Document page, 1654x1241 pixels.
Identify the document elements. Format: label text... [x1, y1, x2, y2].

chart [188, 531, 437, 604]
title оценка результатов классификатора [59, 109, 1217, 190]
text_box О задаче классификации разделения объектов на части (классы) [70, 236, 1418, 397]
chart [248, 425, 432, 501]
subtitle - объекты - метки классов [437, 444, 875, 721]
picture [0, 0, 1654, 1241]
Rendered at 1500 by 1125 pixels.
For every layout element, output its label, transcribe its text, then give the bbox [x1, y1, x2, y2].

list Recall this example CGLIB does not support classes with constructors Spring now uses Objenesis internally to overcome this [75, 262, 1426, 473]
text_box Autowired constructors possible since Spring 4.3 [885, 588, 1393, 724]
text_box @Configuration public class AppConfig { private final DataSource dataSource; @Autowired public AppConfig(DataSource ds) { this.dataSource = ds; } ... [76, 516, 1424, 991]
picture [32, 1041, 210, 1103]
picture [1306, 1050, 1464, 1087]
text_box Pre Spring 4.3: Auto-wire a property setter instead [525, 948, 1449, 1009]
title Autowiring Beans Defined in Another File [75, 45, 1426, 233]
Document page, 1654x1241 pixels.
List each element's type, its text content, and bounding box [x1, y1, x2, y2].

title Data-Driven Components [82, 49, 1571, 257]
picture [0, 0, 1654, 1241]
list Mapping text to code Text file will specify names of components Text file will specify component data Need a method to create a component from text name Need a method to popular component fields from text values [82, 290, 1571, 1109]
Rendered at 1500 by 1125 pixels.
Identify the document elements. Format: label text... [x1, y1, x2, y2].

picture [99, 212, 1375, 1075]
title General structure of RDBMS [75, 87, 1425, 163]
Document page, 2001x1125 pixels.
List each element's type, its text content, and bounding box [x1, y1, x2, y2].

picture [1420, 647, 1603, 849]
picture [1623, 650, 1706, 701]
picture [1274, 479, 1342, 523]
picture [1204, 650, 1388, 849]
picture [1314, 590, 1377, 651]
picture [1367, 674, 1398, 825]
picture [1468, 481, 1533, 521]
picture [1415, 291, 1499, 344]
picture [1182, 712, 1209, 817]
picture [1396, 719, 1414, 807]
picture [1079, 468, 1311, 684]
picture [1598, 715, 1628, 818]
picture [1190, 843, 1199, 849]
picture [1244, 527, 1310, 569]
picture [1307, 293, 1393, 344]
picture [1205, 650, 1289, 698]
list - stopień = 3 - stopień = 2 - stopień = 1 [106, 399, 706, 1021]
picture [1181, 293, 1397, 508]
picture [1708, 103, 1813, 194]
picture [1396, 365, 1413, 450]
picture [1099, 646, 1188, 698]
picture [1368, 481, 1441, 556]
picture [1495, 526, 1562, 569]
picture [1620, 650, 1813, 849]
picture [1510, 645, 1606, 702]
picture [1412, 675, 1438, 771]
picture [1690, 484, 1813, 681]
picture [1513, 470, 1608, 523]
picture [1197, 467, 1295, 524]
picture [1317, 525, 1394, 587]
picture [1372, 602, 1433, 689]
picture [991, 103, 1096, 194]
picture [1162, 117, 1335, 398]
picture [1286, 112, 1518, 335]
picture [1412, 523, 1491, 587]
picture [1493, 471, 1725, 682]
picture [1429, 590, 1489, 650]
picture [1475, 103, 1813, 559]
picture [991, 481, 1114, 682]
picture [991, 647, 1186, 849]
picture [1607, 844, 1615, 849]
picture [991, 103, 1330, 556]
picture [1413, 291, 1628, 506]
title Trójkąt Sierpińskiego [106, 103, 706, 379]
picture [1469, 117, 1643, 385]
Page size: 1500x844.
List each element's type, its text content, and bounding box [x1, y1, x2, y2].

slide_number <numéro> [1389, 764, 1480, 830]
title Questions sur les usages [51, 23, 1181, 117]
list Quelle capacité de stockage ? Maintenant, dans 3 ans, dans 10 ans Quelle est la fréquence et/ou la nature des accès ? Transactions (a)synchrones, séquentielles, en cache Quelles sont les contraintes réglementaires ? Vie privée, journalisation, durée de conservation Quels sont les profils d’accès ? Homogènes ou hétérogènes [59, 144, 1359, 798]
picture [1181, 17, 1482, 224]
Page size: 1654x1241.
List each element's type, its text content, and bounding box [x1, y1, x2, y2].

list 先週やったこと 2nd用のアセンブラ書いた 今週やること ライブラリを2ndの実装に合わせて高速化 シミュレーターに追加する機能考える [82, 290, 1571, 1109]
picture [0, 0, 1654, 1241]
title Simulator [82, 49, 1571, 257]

+ + + + + + +

What you should do: Copy every one of the records above word for word, line for line.

Complete answer:
Document page, 1654x1241 pixels.
Identify the document elements. Format: label text... [x1, y1, x2, y2].

chart [188, 531, 437, 604]
title оценка результатов классификатора [59, 109, 1217, 190]
text_box О задаче классификации разделения объектов на части (классы) [70, 236, 1418, 397]
chart [248, 425, 432, 501]
subtitle - объекты - метки классов [437, 444, 875, 721]
picture [0, 0, 1654, 1241]
Rendered at 1500 by 1125 pixels.
For every layout element, output its label, transcribe its text, then give the bbox [x1, y1, x2, y2].

list Recall this example CGLIB does not support classes with constructors Spring now uses Objenesis internally to overcome this [75, 262, 1426, 473]
text_box Autowired constructors possible since Spring 4.3 [885, 588, 1393, 724]
text_box @Configuration public class AppConfig { private final DataSource dataSource; @Autowired public AppConfig(DataSource ds) { this.dataSource = ds; } ... [76, 516, 1424, 991]
picture [32, 1041, 210, 1103]
picture [1306, 1050, 1464, 1087]
text_box Pre Spring 4.3: Auto-wire a property setter instead [525, 948, 1449, 1009]
title Autowiring Beans Defined in Another File [75, 45, 1426, 233]
Document page, 1654x1241 pixels.
List each element's type, its text content, and bounding box [x1, y1, x2, y2].

title Data-Driven Components [82, 49, 1571, 257]
picture [0, 0, 1654, 1241]
list Mapping text to code Text file will specify names of components Text file will specify component data Need a method to create a component from text name Need a method to popular component fields from text values [82, 290, 1571, 1109]
Rendered at 1500 by 1125 pixels.
Identify the document elements. Format: label text... [x1, y1, x2, y2].

picture [99, 212, 1375, 1075]
title General structure of RDBMS [75, 87, 1425, 163]
Document page, 2001x1125 pixels.
List each element's type, its text content, and bounding box [x1, y1, x2, y2].

picture [1420, 647, 1603, 849]
picture [1623, 650, 1706, 701]
picture [1274, 479, 1342, 523]
picture [1204, 650, 1388, 849]
picture [1314, 590, 1377, 651]
picture [1367, 674, 1398, 825]
picture [1468, 481, 1533, 521]
picture [1415, 291, 1499, 344]
picture [1182, 712, 1209, 817]
picture [1396, 719, 1414, 807]
picture [1079, 468, 1311, 684]
picture [1598, 715, 1628, 818]
picture [1190, 843, 1199, 849]
picture [1244, 527, 1310, 569]
picture [1307, 293, 1393, 344]
picture [1205, 650, 1289, 698]
list - stopień = 3 - stopień = 2 - stopień = 1 [106, 399, 706, 1021]
picture [1181, 293, 1397, 508]
picture [1708, 103, 1813, 194]
picture [1396, 365, 1413, 450]
picture [1099, 646, 1188, 698]
picture [1368, 481, 1441, 556]
picture [1495, 526, 1562, 569]
picture [1620, 650, 1813, 849]
picture [1510, 645, 1606, 702]
picture [1412, 675, 1438, 771]
picture [1690, 484, 1813, 681]
picture [1513, 470, 1608, 523]
picture [1197, 467, 1295, 524]
picture [1317, 525, 1394, 587]
picture [1372, 602, 1433, 689]
picture [991, 103, 1096, 194]
picture [1162, 117, 1335, 398]
picture [1286, 112, 1518, 335]
picture [1412, 523, 1491, 587]
picture [1493, 471, 1725, 682]
picture [1429, 590, 1489, 650]
picture [1475, 103, 1813, 559]
picture [991, 481, 1114, 682]
picture [991, 647, 1186, 849]
picture [1607, 844, 1615, 849]
picture [991, 103, 1330, 556]
picture [1413, 291, 1628, 506]
title Trójkąt Sierpińskiego [106, 103, 706, 379]
picture [1469, 117, 1643, 385]
Page size: 1500x844.
List each element's type, its text content, and bounding box [x1, y1, x2, y2].

slide_number <numéro> [1389, 764, 1480, 830]
title Questions sur les usages [51, 23, 1181, 117]
list Quelle capacité de stockage ? Maintenant, dans 3 ans, dans 10 ans Quelle est la fréquence et/ou la nature des accès ? Transactions (a)synchrones, séquentielles, en cache Quelles sont les contraintes réglementaires ? Vie privée, journalisation, durée de conservation Quels sont les profils d’accès ? Homogènes ou hétérogènes [59, 144, 1359, 798]
picture [1181, 17, 1482, 224]
Page size: 1654x1241.
List each element's type, its text content, and bounding box [x1, y1, x2, y2].

list 先週やったこと 2nd用のアセンブラ書いた 今週やること ライブラリを2ndの実装に合わせて高速化 シミュレーターに追加する機能考える [82, 290, 1571, 1109]
picture [0, 0, 1654, 1241]
title Simulator [82, 49, 1571, 257]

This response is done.